:: Исходный текст ::
==*==
Слово и событие. Писатель и литература

Слово и событие. Писатель и литература

Авторы:

Жанры: Философия, Литературоведение, Языкознание

Циклы: не входит в цикл

Формат: Полный

Всего в книге 180 страниц. Год издания книги - 2010.

Книга посвящена философии языка. «Философия языка, напоминающая о настоящем весе слова, нужна не для того чтобы вернуть ценность нашим речам, это невозможно, а чтобы не принять нашу собственную нищету за нищету слова. Наш язык задевает нас больше, чем мы думаем. Принять от него обиду когда он нас разоблачает, большая удача. Говорить наивно и беспомощно горькая, но достойная человека участь. И молчащий мыслитель тоже мыслитель. По-настоящему плохо бывает, когда от страха показаться нелепым или замолчать человек изменяет слову, каким всегда так или иначе звучит его разумное существо, и становится изготовителем текстов. Текст тратит вещую стихию на поделки, единственная цель которых отгородиться от правды и оттянуть встречу с ней. Подделки виновны в почти нежилом состоянии теперешнего языка как среды человеческого обитания. Физическая теснота только проекция нашего мыслительного хозяйства. Наш мир никогда не бывает лучше нашей речи».
==*==
:: Исходные данные ::
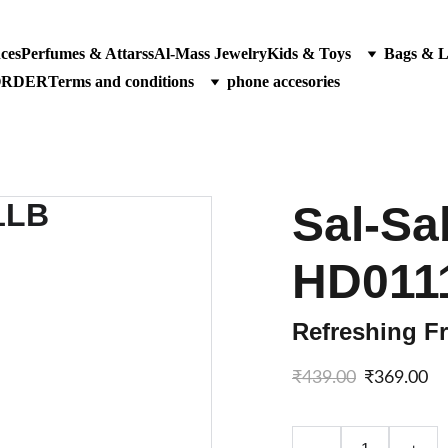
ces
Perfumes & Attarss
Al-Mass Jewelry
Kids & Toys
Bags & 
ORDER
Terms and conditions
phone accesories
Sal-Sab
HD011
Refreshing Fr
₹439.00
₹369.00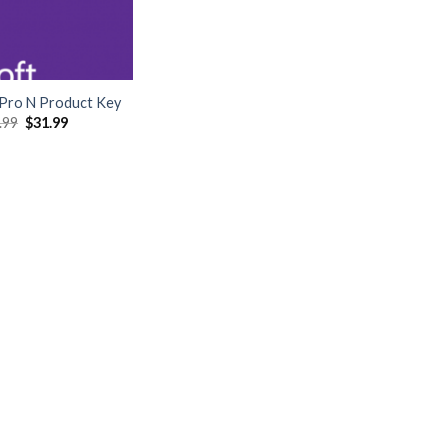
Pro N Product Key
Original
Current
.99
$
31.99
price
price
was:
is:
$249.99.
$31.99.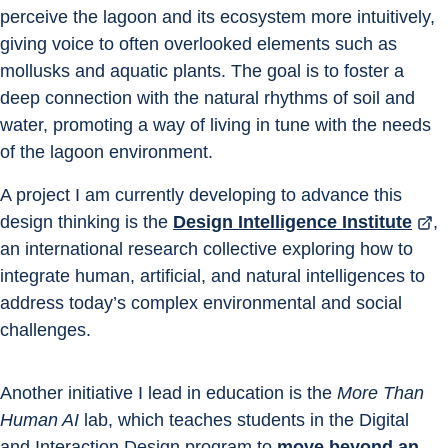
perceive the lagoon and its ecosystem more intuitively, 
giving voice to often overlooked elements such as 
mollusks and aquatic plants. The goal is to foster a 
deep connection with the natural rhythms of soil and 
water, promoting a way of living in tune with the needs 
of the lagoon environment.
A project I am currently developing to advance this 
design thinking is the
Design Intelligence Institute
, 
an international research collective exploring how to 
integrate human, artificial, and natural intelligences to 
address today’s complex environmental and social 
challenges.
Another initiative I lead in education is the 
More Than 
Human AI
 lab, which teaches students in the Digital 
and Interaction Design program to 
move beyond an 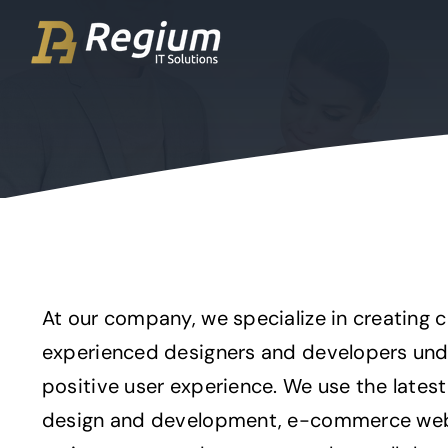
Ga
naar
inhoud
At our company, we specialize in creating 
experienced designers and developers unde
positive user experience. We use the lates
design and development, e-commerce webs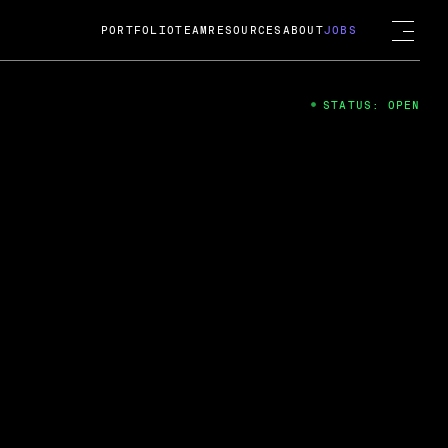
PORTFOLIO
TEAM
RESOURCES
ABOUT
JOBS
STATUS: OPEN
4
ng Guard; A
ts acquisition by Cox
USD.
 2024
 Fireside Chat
==*==
:: Задание ::
Перепишите исходный текст о книге «Слово и событие. Писатель и литература» целиком, слово в слово.

:: Поле ответа ::
Слово и событие. Писатель и литература

Слово и событие. Писатель и литература

Авторы:

Жанры: Философия, Литературоведение, Языкознание

Циклы: не входит в цикл

Формат: Полный

Всего в книге 180 страниц. Год издания книги - 2010.

Книга посвящена философии языка. «Философия языка, напоминающая о настоящем весе слова, нужна не для того чтобы вернуть ценность нашим речам, это невозможно, а чтобы не принять нашу собственную нищету за нищету слова. Наш язык задевает нас больше, чем мы думаем. Принять от него обиду когда он нас разоблачает, большая удача. Говорить наивно и беспомощно горькая, но достойная человека участь. И молчащий мыслитель тоже мыслитель. По-настоящему плохо бывает, когда от страха показаться нелепым или замолчать человек изменяет слову, каким всегда так или иначе звучит его разумное существо, и становится изготовителем текстов. Текст тратит вещую стихию на поделки, единственная цель которых отгородиться от правды и оттянуть встречу с ней. Подделки виновны в почти нежилом состоянии теперешнего языка как среды человеческого обитания. Физическая теснота только проекция нашего мыслительного хозяйства. Наш мир никогда не бывает лучше нашей речи».